- Required action
Write out every line of all the items below, character for character, with nothing changed.

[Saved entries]
══════════

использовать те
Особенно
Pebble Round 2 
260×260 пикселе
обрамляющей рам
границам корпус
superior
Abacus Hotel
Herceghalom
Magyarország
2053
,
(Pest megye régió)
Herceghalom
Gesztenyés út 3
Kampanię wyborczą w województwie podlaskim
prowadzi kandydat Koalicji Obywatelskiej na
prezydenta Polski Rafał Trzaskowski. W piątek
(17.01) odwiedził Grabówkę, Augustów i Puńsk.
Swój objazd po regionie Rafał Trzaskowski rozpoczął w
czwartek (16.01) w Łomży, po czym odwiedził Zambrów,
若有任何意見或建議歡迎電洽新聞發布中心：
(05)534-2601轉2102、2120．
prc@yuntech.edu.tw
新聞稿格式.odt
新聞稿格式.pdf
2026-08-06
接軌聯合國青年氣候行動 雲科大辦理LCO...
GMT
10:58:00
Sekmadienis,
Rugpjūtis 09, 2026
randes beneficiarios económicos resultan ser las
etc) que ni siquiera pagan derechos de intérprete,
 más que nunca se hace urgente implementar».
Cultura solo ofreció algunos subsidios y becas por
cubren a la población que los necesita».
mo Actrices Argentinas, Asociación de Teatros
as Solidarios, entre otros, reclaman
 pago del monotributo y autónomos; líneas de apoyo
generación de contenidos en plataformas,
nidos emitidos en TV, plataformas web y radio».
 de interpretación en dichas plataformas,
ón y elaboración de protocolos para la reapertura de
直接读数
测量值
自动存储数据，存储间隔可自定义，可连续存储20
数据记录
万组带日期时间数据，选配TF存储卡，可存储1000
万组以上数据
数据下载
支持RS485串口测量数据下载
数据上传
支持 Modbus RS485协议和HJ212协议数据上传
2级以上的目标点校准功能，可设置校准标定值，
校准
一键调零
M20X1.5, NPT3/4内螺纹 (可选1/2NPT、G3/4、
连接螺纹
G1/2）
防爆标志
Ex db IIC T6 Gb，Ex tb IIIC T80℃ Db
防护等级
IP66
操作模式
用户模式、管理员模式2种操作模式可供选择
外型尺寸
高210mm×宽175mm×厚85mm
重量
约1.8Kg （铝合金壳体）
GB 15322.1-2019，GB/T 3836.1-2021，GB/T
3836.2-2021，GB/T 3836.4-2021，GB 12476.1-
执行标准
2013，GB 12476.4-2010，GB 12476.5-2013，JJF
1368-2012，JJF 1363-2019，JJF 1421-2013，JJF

══════════

- Solution for this task
использовать те
Особенно
Pebble Round 2 
260×260 пикселе
обрамляющей рам
границам корпус
superior
Abacus Hotel
Herceghalom
Magyarország
2053
,
(Pest megye régió)
Herceghalom
Gesztenyés út 3
Kampanię wyborczą w województwie podlaskim
prowadzi kandydat Koalicji Obywatelskiej na
prezydenta Polski Rafał Trzaskowski. W piątek
(17.01) odwiedził Grabówkę, Augustów i Puńsk.
Swój objazd po regionie Rafał Trzaskowski rozpoczął w
czwartek (16.01) w Łomży, po czym odwiedził Zambrów,
若有任何意見或建議歡迎電洽新聞發布中心：
(05)534-2601轉2102、2120．
prc@yuntech.edu.tw
新聞稿格式.odt
新聞稿格式.pdf
2026-08-06
接軌聯合國青年氣候行動 雲科大辦理LCO...
GMT
10:58:00
Sekmadienis,
Rugpjūtis 09, 2026
randes beneficiarios económicos resultan ser las
etc) que ni siquiera pagan derechos de intérprete,
 más que nunca se hace urgente implementar».
Cultura solo ofreció algunos subsidios y becas por
cubren a la población que los necesita».
mo Actrices Argentinas, Asociación de Teatros
as Solidarios, entre otros, reclaman
 pago del monotributo y autónomos; líneas de apoyo
generación de contenidos en plataformas,
nidos emitidos en TV, plataformas web y radio».
 de interpretación en dichas plataformas,
ón y elaboración de protocolos para la reapertura de
直接读数
测量值
自动存储数据，存储间隔可自定义，可连续存储20
数据记录
万组带日期时间数据，选配TF存储卡，可存储1000
万组以上数据
数据下载
支持RS485串口测量数据下载
数据上传
支持 Modbus RS485协议和HJ212协议数据上传
2级以上的目标点校准功能，可设置校准标定值，
校准
一键调零
M20X1.5, NPT3/4内螺纹 (可选1/2NPT、G3/4、
连接螺纹
G1/2）
防爆标志
Ex db IIC T6 Gb，Ex tb IIIC T80℃ Db
防护等级
IP66
操作模式
用户模式、管理员模式2种操作模式可供选择
外型尺寸
高210mm×宽175mm×厚85mm
重量
约1.8Kg （铝合金壳体）
GB 15322.1-2019，GB/T 3836.1-2021，GB/T
3836.2-2021，GB/T 3836.4-2021，GB 12476.1-
执行标准
2013，GB 12476.4-2010，GB 12476.5-2013，JJF
1368-2012，JJF 1363-2019，JJF 1421-2013，JJF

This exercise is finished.